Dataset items
^^^^^^^^^^^^^^^^

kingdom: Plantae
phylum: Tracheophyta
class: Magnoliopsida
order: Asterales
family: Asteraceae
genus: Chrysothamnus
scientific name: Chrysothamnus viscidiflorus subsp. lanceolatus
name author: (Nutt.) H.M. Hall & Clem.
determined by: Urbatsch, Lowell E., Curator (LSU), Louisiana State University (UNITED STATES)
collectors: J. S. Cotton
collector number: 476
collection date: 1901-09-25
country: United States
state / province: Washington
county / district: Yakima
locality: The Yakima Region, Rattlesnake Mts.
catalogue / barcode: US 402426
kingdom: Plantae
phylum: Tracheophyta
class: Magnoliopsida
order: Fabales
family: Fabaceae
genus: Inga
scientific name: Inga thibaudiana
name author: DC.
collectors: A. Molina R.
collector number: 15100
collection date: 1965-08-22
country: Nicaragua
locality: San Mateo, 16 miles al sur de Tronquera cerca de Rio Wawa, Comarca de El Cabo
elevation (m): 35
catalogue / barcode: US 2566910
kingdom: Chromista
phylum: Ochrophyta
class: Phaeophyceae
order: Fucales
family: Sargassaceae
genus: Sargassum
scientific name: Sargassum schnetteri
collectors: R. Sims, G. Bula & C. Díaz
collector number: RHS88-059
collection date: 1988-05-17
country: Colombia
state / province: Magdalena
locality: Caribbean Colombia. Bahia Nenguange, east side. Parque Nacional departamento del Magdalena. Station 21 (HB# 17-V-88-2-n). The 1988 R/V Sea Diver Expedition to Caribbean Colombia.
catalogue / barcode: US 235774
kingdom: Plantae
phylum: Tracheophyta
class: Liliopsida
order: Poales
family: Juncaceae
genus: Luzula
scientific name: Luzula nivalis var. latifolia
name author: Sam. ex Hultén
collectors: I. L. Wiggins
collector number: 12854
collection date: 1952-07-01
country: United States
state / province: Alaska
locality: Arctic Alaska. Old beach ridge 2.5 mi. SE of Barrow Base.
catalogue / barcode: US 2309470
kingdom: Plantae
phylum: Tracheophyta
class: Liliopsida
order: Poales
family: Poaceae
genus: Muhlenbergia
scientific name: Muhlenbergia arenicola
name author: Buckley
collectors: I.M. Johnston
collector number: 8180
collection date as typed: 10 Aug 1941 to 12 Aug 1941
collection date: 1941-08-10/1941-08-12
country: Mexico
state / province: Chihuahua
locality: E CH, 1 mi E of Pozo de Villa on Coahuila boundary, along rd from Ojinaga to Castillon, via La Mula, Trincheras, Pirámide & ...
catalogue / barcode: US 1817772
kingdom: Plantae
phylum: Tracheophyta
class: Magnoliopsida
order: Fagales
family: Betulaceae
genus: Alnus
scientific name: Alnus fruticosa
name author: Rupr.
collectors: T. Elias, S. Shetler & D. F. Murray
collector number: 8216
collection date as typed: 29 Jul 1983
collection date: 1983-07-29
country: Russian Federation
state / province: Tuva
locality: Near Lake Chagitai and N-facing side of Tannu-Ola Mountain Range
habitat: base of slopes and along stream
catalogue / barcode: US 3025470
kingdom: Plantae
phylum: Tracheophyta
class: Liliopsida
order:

^^^^^^^^^^^^^^^^

Stated task:
Could you rewrite all the entries above, changing every "locality" to "site" and leaving the rest untouched?

Right answer:
kingdom: Plantae
phylum: Tracheophyta
class: Magnoliopsida
order: Asterales
family: Asteraceae
genus: Chrysothamnus
scientific name: Chrysothamnus viscidiflorus subsp. lanceolatus
name author: (Nutt.) H.M. Hall & Clem.
determined by: Urbatsch, Lowell E., Curator (LSU), Louisiana State University (UNITED STATES)
collectors: J. S. Cotton
collector number: 476
collection date: 1901-09-25
country: United States
state / province: Washington
county / district: Yakima
site: The Yakima Region, Rattlesnake Mts.
catalogue / barcode: US 402426
kingdom: Plantae
phylum: Tracheophyta
class: Magnoliopsida
order: Fabales
family: Fabaceae
genus: Inga
scientific name: Inga thibaudiana
name author: DC.
collectors: A. Molina R.
collector number: 15100
collection date: 1965-08-22
country: Nicaragua
site: San Mateo, 16 miles al sur de Tronquera cerca de Rio Wawa, Comarca de El Cabo
elevation (m): 35
catalogue / barcode: US 2566910
kingdom: Chromista
phylum: Ochrophyta
class: Phaeophyceae
order: Fucales
family: Sargassaceae
genus: Sargassum
scientific name: Sargassum schnetteri
collectors: R. Sims, G. Bula & C. Díaz
collector number: RHS88-059
collection date: 1988-05-17
country: Colombia
state / province: Magdalena
site: Caribbean Colombia. Bahia Nenguange, east side. Parque Nacional departamento del Magdalena. Station 21 (HB# 17-V-88-2-n). The 1988 R/V Sea Diver Expedition to Caribbean Colombia.
catalogue / barcode: US 235774
kingdom: Plantae
phylum: Tracheophyta
class: Liliopsida
order: Poales
family: Juncaceae
genus: Luzula
scientific name: Luzula nivalis var. latifolia
name author: Sam. ex Hultén
collectors: I. L. Wiggins
collector number: 12854
collection date: 1952-07-01
country: United States
state / province: Alaska
site: Arctic Alaska. Old beach ridge 2.5 mi. SE of Barrow Base.
catalogue / barcode: US 2309470
kingdom: Plantae
phylum: Tracheophyta
class: Liliopsida
order: Poales
family: Poaceae
genus: Muhlenbergia
scientific name: Muhlenbergia arenicola
name author: Buckley
collectors: I.M. Johnston
collector number: 8180
collection date as typed: 10 Aug 1941 to 12 Aug 1941
collection date: 1941-08-10/1941-08-12
country: Mexico
state / province: Chihuahua
site: E CH, 1 mi E of Pozo de Villa on Coahuila boundary, along rd from Ojinaga to Castillon, via La Mula, Trincheras, Pirámide & ...
catalogue / barcode: US 1817772
kingdom: Plantae
phylum: Tracheophyta
class: Magnoliopsida
order: Fagales
family: Betulaceae
genus: Alnus
scientific name: Alnus fruticosa
name author: Rupr.
collectors: T. Elias, S. Shetler & D. F. Murray
collector number: 8216
collection date as typed: 29 Jul 1983
collection date: 1983-07-29
country: Russian Federation
state / province: Tuva
site: Near Lake Chagitai and N-facing side of Tannu-Ola Mountain Range
habitat: base of slopes and along stream
catalogue / barcode: US 3025470
kingdom: Plantae
phylum: Tracheophyta
class: Liliopsida
order:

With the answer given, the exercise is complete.